The perplexed state of affairs for Nigerian Companies is that, they are currently regulated by more than one body such as the publicly listed banks regulated by both the CBN and the SEC. In instances where the provisions of corporate governance codes are at variance on the same subject, the company secretary has the onerous task of finding the middle ground in addressing such matters.

Financial Reporting and the Company Secretary

The Financial Reporting Council of Nigeria Act (“FRCN Act”) was signed into law in 2011. The Financial Reporting Council of Nigeria (“FRC or the Council”) which is established and enabled by the Act is vested with the mandate to develop a national code of corporate governance for Nigeria. This code is expected to harmonise the existing corporate governance codes in Nigeria, including;

  • the 2011 SEC Code of Corporate Governance
  • the 2009 NAICOM Code of Corporate Governance
  • the 2006 CBN Post-Consolidation Code of Corporate Governance
  • the 2008 Code of Corporate Governance for Licensed Pension Operators as well as the SEC Code for shareholders associations.
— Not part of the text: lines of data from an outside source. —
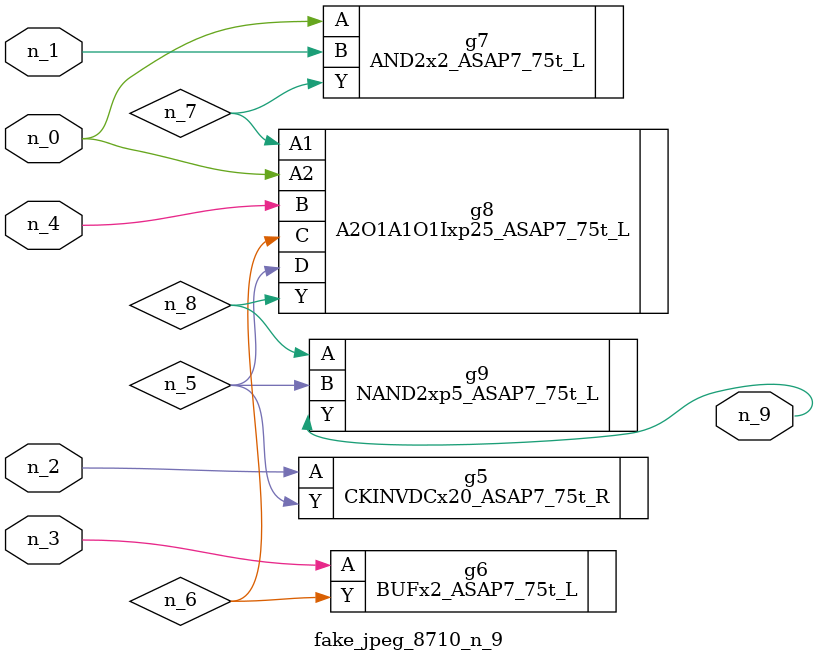
<source format=v>
module fake_jpeg_8710_n_9 (n_3, n_2, n_1, n_0, n_4, n_9);

input n_3;
input n_2;
input n_1;
input n_0;
input n_4;

output n_9;

wire n_8;
wire n_6;
wire n_5;
wire n_7;

CKINVDCx20_ASAP7_75t_R g5 ( 
.A(n_2),
.Y(n_5)
);

BUFx2_ASAP7_75t_L g6 ( 
.A(n_3),
.Y(n_6)
);

AND2x2_ASAP7_75t_L g7 ( 
.A(n_0),
.B(n_1),
.Y(n_7)
);

A2O1A1O1Ixp25_ASAP7_75t_L g8 ( 
.A1(n_7),
.A2(n_0),
.B(n_4),
.C(n_6),
.D(n_5),
.Y(n_8)
);

NAND2xp5_ASAP7_75t_L g9 ( 
.A(n_8),
.B(n_5),
.Y(n_9)
);


endmodule
</source>
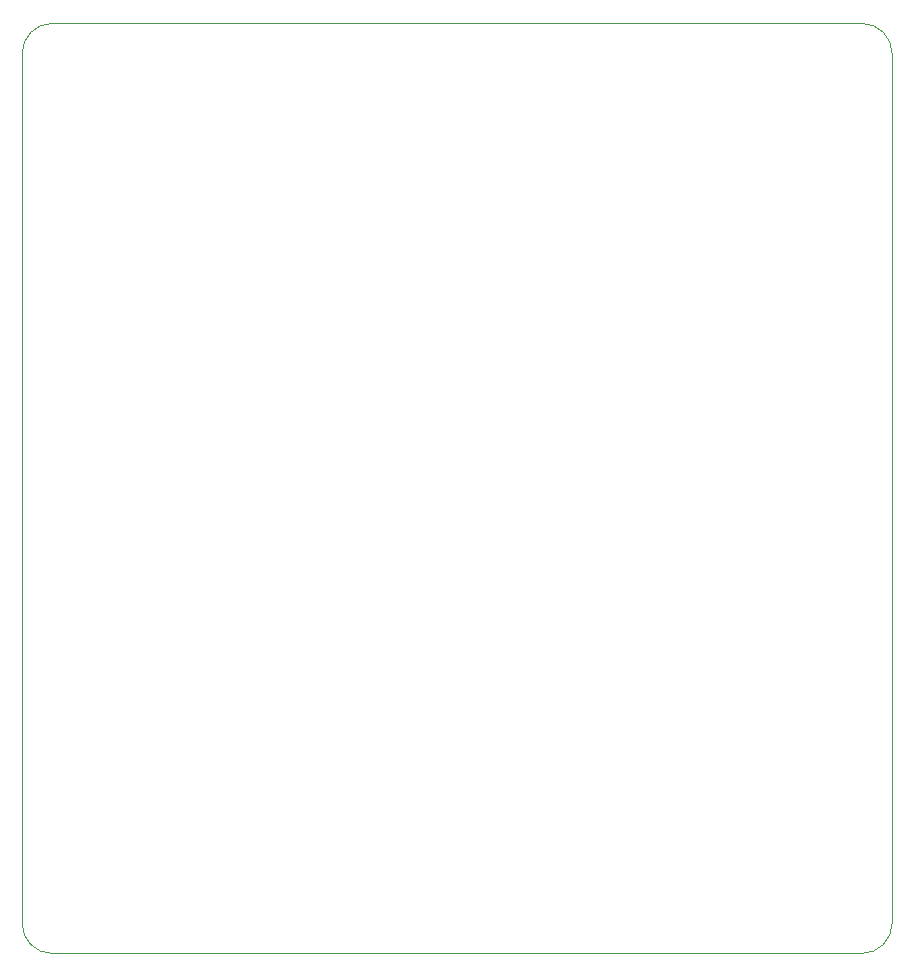
<source format=gbr>
%TF.GenerationSoftware,KiCad,Pcbnew,7.0.10*%
%TF.CreationDate,2024-02-19T19:24:59+01:00*%
%TF.ProjectId,lightning_detector,6c696768-746e-4696-9e67-5f6465746563,rev?*%
%TF.SameCoordinates,Original*%
%TF.FileFunction,Profile,NP*%
%FSLAX46Y46*%
G04 Gerber Fmt 4.6, Leading zero omitted, Abs format (unit mm)*
G04 Created by KiCad (PCBNEW 7.0.10) date 2024-02-19 19:24:59*
%MOMM*%
%LPD*%
G01*
G04 APERTURE LIST*
%TA.AperFunction,Profile*%
%ADD10C,0.050000*%
%TD*%
G04 APERTURE END LIST*
D10*
X101600000Y-20320000D02*
G75*
G03*
X99060000Y-17780000I-2540000J0D01*
G01*
X101600000Y-93980000D02*
X101600000Y-20320000D01*
X27940000Y-20320000D02*
X27940000Y-93980000D01*
X30480000Y-96520000D02*
X99060000Y-96520000D01*
X30480000Y-17780000D02*
G75*
G03*
X27940000Y-20320000I0J-2540000D01*
G01*
X27940000Y-93980000D02*
G75*
G03*
X30480000Y-96520000I2540000J0D01*
G01*
X99060000Y-17780000D02*
X30480000Y-17780000D01*
X99060000Y-96520000D02*
G75*
G03*
X101600000Y-93980000I0J2540000D01*
G01*
M02*

</source>
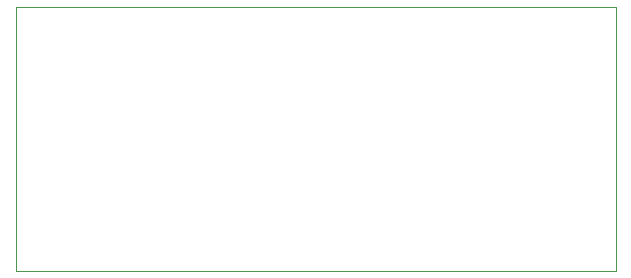
<source format=gko>
G04 Layer_Color=16711935*
%FSLAX25Y25*%
%MOIN*%
G70*
G01*
G75*
%ADD70C,0.00394*%
D70*
X0Y88000D02*
X200000D01*
X0Y0D02*
Y88000D01*
Y0D02*
X200000D01*
Y88000D01*
M02*

</source>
The FRC is the first unified independent regulatory body set up in Nigeria to oversee corporate reporting, actuarial practice, monitoring of accounting and auditing standards, valuation and corporate governance. The passage of the FRCN Act enables the Council to undertake responsibilities which were previously unavailable to other regulators. The Council acts through its eight directorates, the directorate for accounting standards (private sector), accounting standards (public sector), audit practices standards, inspection and monitoring, auditing practices standards, actuarial standards, valuation standards and corporate governance. The Council’s Committee on Corporate Governance is vested with the mandate to issue a Code of Corporate Governance and industry specific guidelines.

The Company Secretary has a cardinal role in ensuring the company complies with provisions of FRCN especially the conversion to reporting in accordance with International Financial Reporting Standards within the required timeline. It is pertinent to add that the FRCN requires that every individual who signs a financial statement must be a member of a professional body recognized by Law.


In light of the foregoing, the perspicuous fact that the office of a Company Secretary is very critical to the operations of a company cannot be over-emphasised. This article has elucidated a concise guide in respect of the Company Secretary’s role in corporate governance. Thus, it is pertinent for every organisation in the public and private sector to appoint a prescribed individual as Company Secretary and allow such professional to function in his/her full capacity.